How to complete this task:
Repeat exactly the lines below that lie between the line with "Grade | 9.Same |" and the line with "Additions, Outbuildings & Improvements", counting both of those lines as part of the answer.

Given entries:

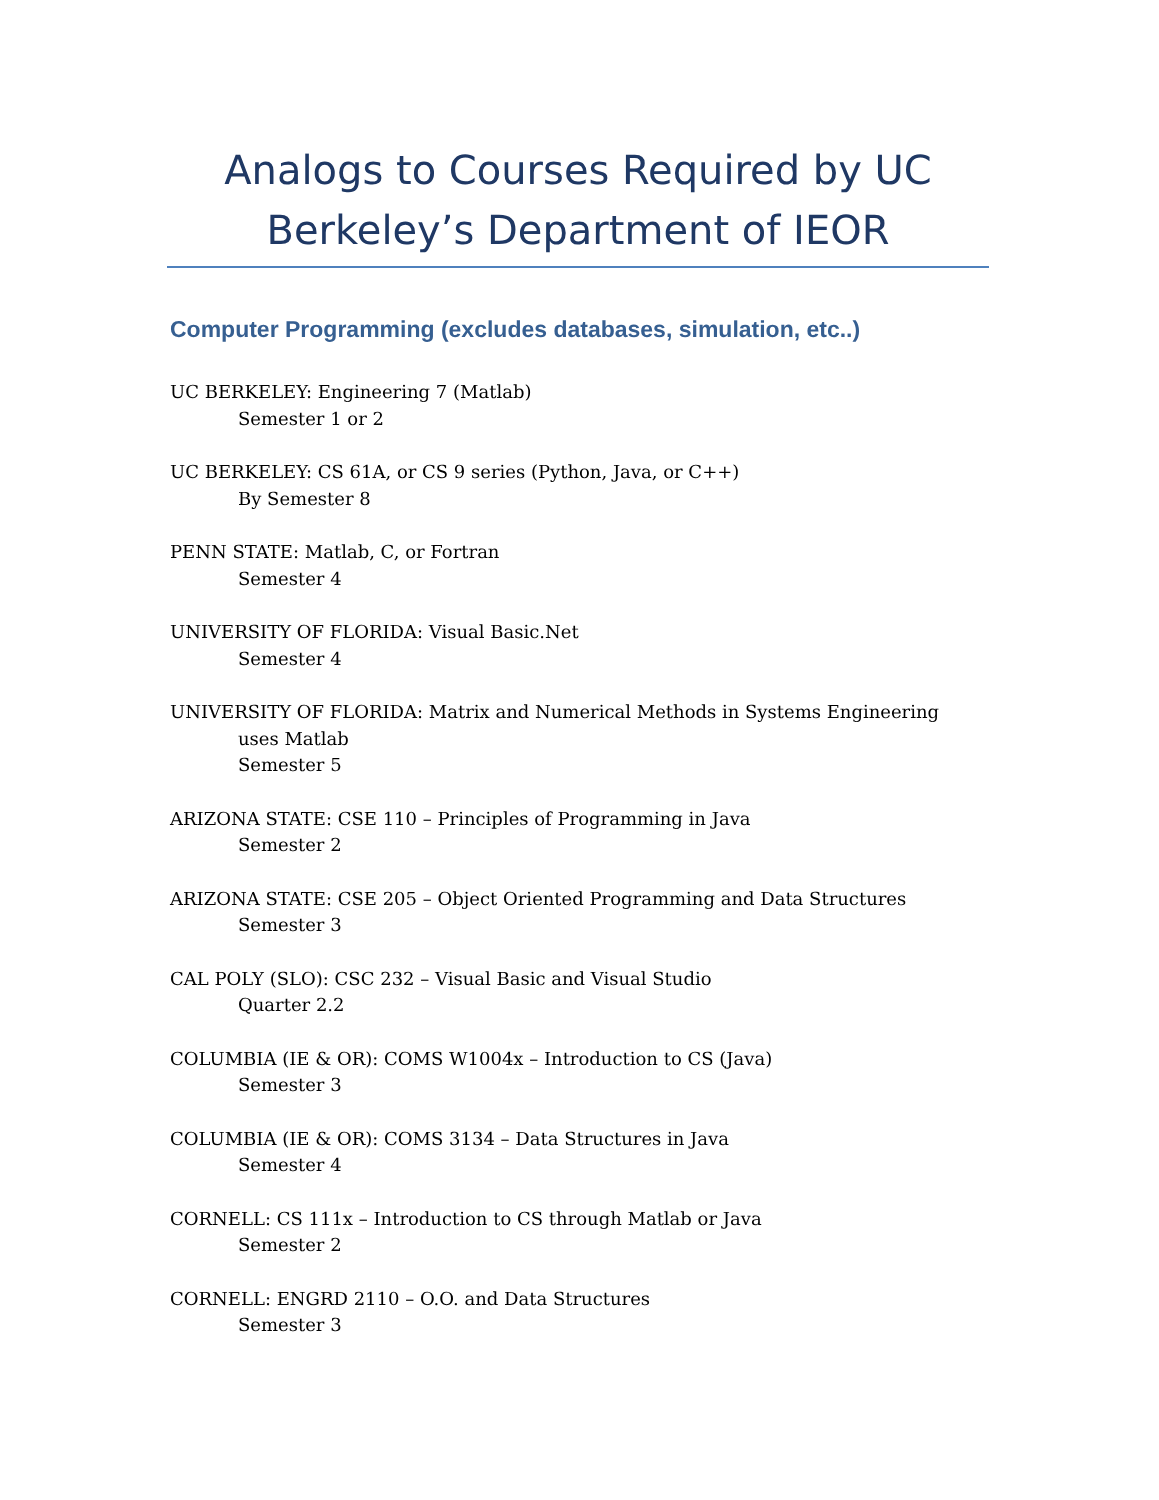Analogs to Courses Required by UC Berkeley’s Department of IEOR
Computer Programming (excludes databases, simulation, etc..)
UC BERKELEY: Engineering 7 (Matlab)
Semester 1 or 2
UC BERKELEY: CS 61A, or CS 9 series (Python, Java, or C++)
By Semester 8
PENN STATE: Matlab, C, or Fortran
Semester 4
UNIVERSITY OF FLORIDA: Visual Basic.Net
Semester 4
UNIVERSITY OF FLORIDA: Matrix and Numerical Methods in Systems Engineering
uses Matlab
Semester 5
ARIZONA STATE: CSE 110 – Principles of Programming in Java
Semester 2
ARIZONA STATE: CSE 205 – Object Oriented Programming and Data Structures
Semester 3
CAL POLY (SLO): CSC 232 – Visual Basic and Visual Studio
Quarter 2.2
COLUMBIA (IE & OR): COMS W1004x – Introduction to CS (Java)
Semester 3
COLUMBIA (IE & OR): COMS 3134 – Data Structures in Java
Semester 4
CORNELL: CS 111x – Introduction to CS through Matlab or Java
Semester 2
CORNELL: ENGRD 2110 – O.O. and Data Structures
Semester 3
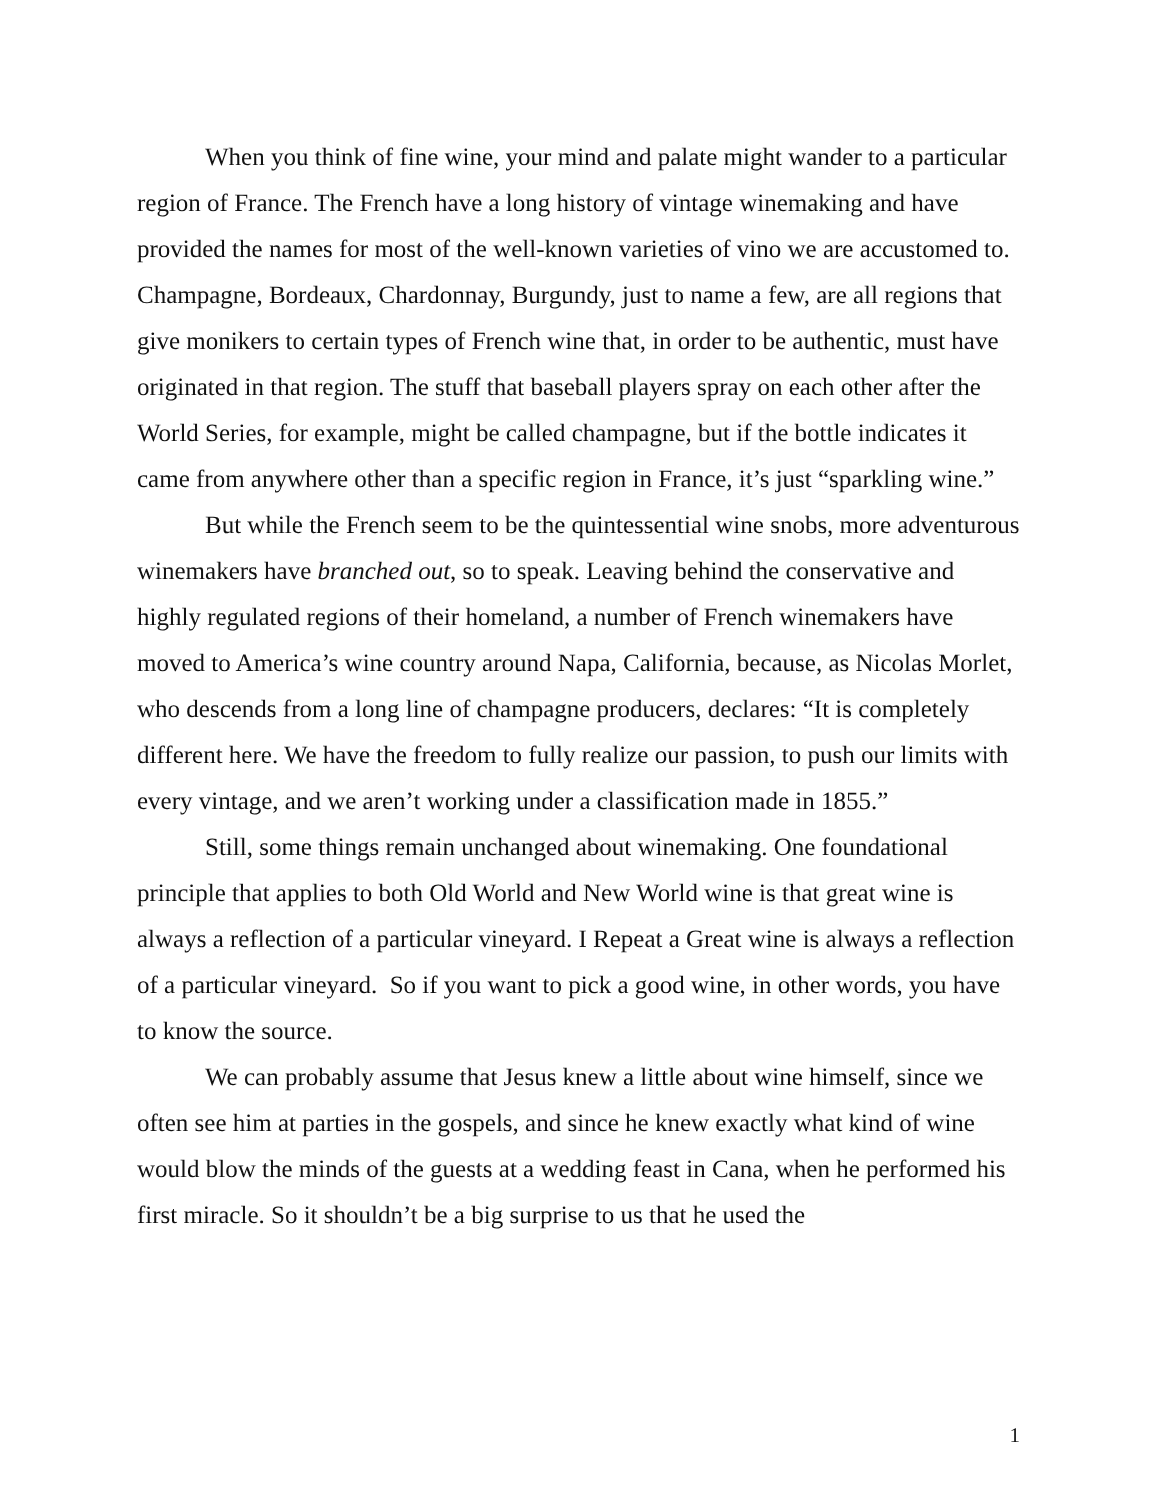When you think of fine wine, your mind and palate might wander to a particular region of France. The French have a long history of vintage winemaking and have provided the names for most of the well-known varieties of vino we are accustomed to. Champagne, Bordeaux, Chardonnay, Burgundy, just to name a few, are all regions that give monikers to certain types of French wine that, in order to be authentic, must have originated in that region. The stuff that baseball players spray on each other after the World Series, for example, might be called champagne, but if the bottle indicates it came from anywhere other than a specific region in France, it’s just “sparkling wine.”
But while the French seem to be the quintessential wine snobs, more adventurous winemakers have branched out, so to speak. Leaving behind the conservative and highly regulated regions of their homeland, a number of French winemakers have moved to America’s wine country around Napa, California, because, as Nicolas Morlet, who descends from a long line of champagne producers, declares: “It is completely different here. We have the freedom to fully realize our passion, to push our limits with every vintage, and we aren’t working under a classification made in 1855.”
Still, some things remain unchanged about winemaking. One foundational principle that applies to both Old World and New World wine is that great wine is always a reflection of a particular vineyard. I Repeat a Great wine is always a reflection of a particular vineyard. So if you want to pick a good wine, in other words, you have to know the source.
We can probably assume that Jesus knew a little about wine himself, since we often see him at parties in the gospels, and since he knew exactly what kind of wine would blow the minds of the guests at a wedding feast in Cana, when he performed his first miracle. So it shouldn’t be a big surprise to us that he used the
1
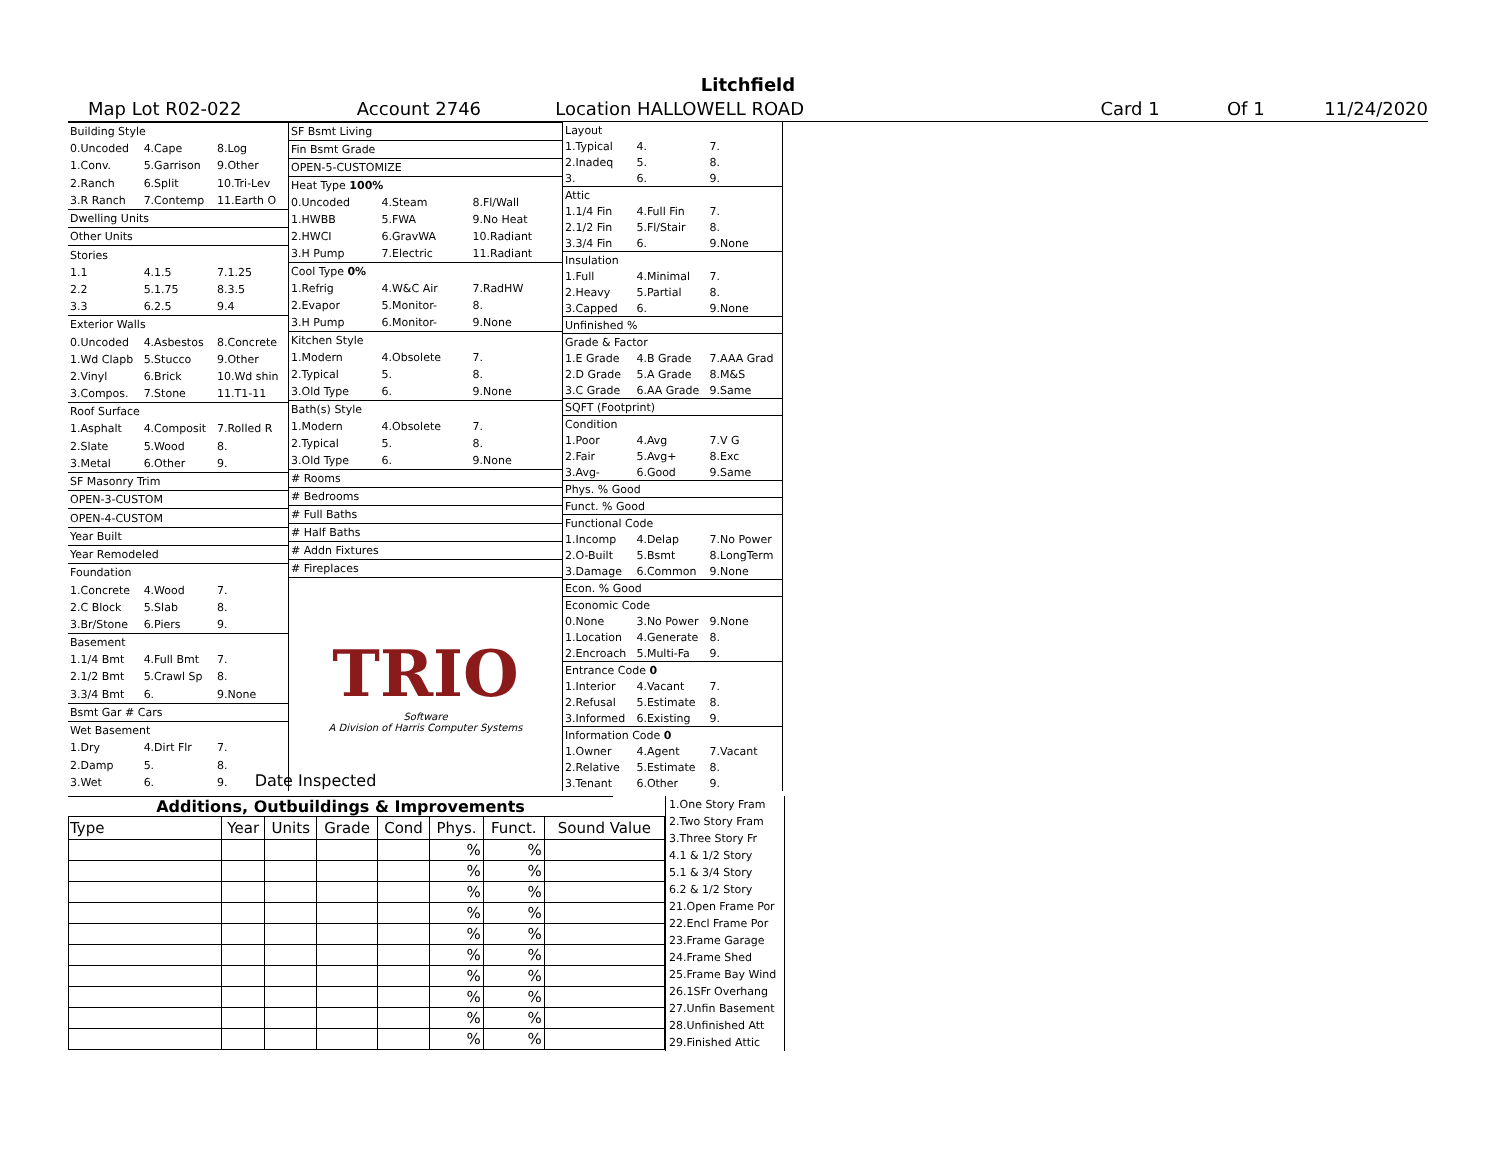Litchfield
Map Lot R02-022 Account 2746 Location HALLOWELL ROAD Card 1 Of 1 11/24/2020
| Building Style | | |
| 0.Uncoded | 4.Cape | 8.Log |
| 1.Conv. | 5.Garrison | 9.Other |
| 2.Ranch | 6.Split | 10.Tri-Lev |
| 3.R Ranch | 7.Contemp | 11.Earth O |
| Dwelling Units | | |
| Other Units | | |
| Stories | | |
| 1.1 | 4.1.5 | 7.1.25 |
| 2.2 | 5.1.75 | 8.3.5 |
| 3.3 | 6.2.5 | 9.4 |
| Exterior Walls | | |
| 0.Uncoded | 4.Asbestos | 8.Concrete |
| 1.Wd Clapb | 5.Stucco | 9.Other |
| 2.Vinyl | 6.Brick | 10.Wd shin |
| 3.Compos. | 7.Stone | 11.T1-11 |
| Roof Surface | | |
| 1.Asphalt | 4.Composit | 7.Rolled R |
| 2.Slate | 5.Wood | 8. |
| 3.Metal | 6.Other | 9. |
| SF Masonry Trim | | |
| OPEN-3-CUSTOM | | |
| OPEN-4-CUSTOM | | |
| Year Built | | |
| Year Remodeled | | |
| Foundation | | |
| 1.Concrete | 4.Wood | 7. |
| 2.C Block | 5.Slab | 8. |
| 3.Br/Stone | 6.Piers | 9. |
| Basement | | |
| 1.1/4 Bmt | 4.Full Bmt | 7. |
| 2.1/2 Bmt | 5.Crawl Sp | 8. |
| 3.3/4 Bmt | 6. | 9.None |
| Bsmt Gar # Cars | | |
| Wet Basement | | |
| 1.Dry | 4.Dirt Flr | 7. |
| 2.Damp | 5. | 8. |
| 3.Wet | 6. | 9. |
| SF Bsmt Living | | |
| Fin Bsmt Grade | | |
| OPEN-5-CUSTOMIZE | | |
| Heat Type 100% | | |
| 0.Uncoded | 4.Steam | 8.Fl/Wall |
| 1.HWBB | 5.FWA | 9.No Heat |
| 2.HWCI | 6.GravWA | 10.Radiant |
| 3.H Pump | 7.Electric | 11.Radiant |
| Cool Type 0% | | |
| 1.Refrig | 4.W&C Air | 7.RadHW |
| 2.Evapor | 5.Monitor- | 8. |
| 3.H Pump | 6.Monitor- | 9.None |
| Kitchen Style | | |
| 1.Modern | 4.Obsolete | 7. |
| 2.Typical | 5. | 8. |
| 3.Old Type | 6. | 9.None |
| Bath(s) Style | | |
| 1.Modern | 4.Obsolete | 7. |
| 2.Typical | 5. | 8. |
| 3.Old Type | 6. | 9.None |
| # Rooms | | |
| # Bedrooms | | |
| # Full Baths | | |
| # Half Baths | | |
| # Addn Fixtures | | |
| # Fireplaces | | |
| TRIO Software A Division of Harris Computer Systems | | |
| Layout | | |
| 1.Typical | 4. | 7. |
| 2.Inadeq | 5. | 8. |
| 3. | 6. | 9. |
| Attic | | |
| 1.1/4 Fin | 4.Full Fin | 7. |
| 2.1/2 Fin | 5.Fl/Stair | 8. |
| 3.3/4 Fin | 6. | 9.None |
| Insulation | | |
| 1.Full | 4.Minimal | 7. |
| 2.Heavy | 5.Partial | 8. |
| 3.Capped | 6. | 9.None |
| Unfinished % | | |
| Grade & Factor | | |
| 1.E Grade | 4.B Grade | 7.AAA Grad |
| 2.D Grade | 5.A Grade | 8.M&S |
| 3.C Grade | 6.AA Grade | 9.Same |
| SQFT (Footprint) | | |
| Condition | | |
| 1.Poor | 4.Avg | 7.V G |
| 2.Fair | 5.Avg+ | 8.Exc |
| 3.Avg- | 6.Good | 9.Same |
| Phys. % Good | | |
| Funct. % Good | | |
| Functional Code | | |
| 1.Incomp | 4.Delap | 7.No Power |
| 2.O-Built | 5.Bsmt | 8.LongTerm |
| 3.Damage | 6.Common | 9.None |
| Econ. % Good | | |
| Economic Code | | |
| 0.None | 3.No Power | 9.None |
| 1.Location | 4.Generate | 8. |
| 2.Encroach | 5.Multi-Fa | 9. |
| Entrance Code 0 | | |
| 1.Interior | 4.Vacant | 7. |
| 2.Refusal | 5.Estimate | 8. |
| 3.Informed | 6.Existing | 9. |
| Information Code 0 | | |
| 1.Owner | 4.Agent | 7.Vacant |
| 2.Relative | 5.Estimate | 8. |
| 3.Tenant | 6.Other | 9. |
Date Inspected
Additions, Outbuildings & Improvements
| Type | Year | Units | Grade | Cond | Phys. | Funct. | Sound Value |
| --- | --- | --- | --- | --- | --- | --- | --- |
| | | | | | % | % | |
| | | | | | % | % | |
| | | | | | % | % | |
| | | | | | % | % | |
| | | | | | % | % | |
| | | | | | % | % | |
| | | | | | % | % | |
| | | | | | % | % | |
| | | | | | % | % | |
| | | | | | % | % | |
1.One Story Fram
2.Two Story Fram
3.Three Story Fr
4.1 & 1/2 Story
5.1 & 3/4 Story
6.2 & 1/2 Story
21.Open Frame Por
22.Encl Frame Por
23.Frame Garage
24.Frame Shed
25.Frame Bay Wind
26.1SFr Overhang
27.Unfin Basement
28.Unfinished Att
29.Finished Attic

Response box:
| 3.C Grade | 6.AA Grade | 9.Same |
| SQFT (Footprint) | | |
| Condition | | |
| 1.Poor | 4.Avg | 7.V G |
| 2.Fair | 5.Avg+ | 8.Exc |
| 3.Avg- | 6.Good | 9.Same |
| Phys. % Good | | |
| Funct. % Good | | |
| Functional Code | | |
| 1.Incomp | 4.Delap | 7.No Power |
| 2.O-Built | 5.Bsmt | 8.LongTerm |
| 3.Damage | 6.Common | 9.None |
| Econ. % Good | | |
| Economic Code | | |
| 0.None | 3.No Power | 9.None |
| 1.Location | 4.Generate | 8. |
| 2.Encroach | 5.Multi-Fa | 9. |
| Entrance Code 0 | | |
| 1.Interior | 4.Vacant | 7. |
| 2.Refusal | 5.Estimate | 8. |
| 3.Informed | 6.Existing | 9. |
| Information Code 0 | | |
| 1.Owner | 4.Agent | 7.Vacant |
| 2.Relative | 5.Estimate | 8. |
| 3.Tenant | 6.Other | 9. |
Date Inspected
Additions, Outbuildings & Improvements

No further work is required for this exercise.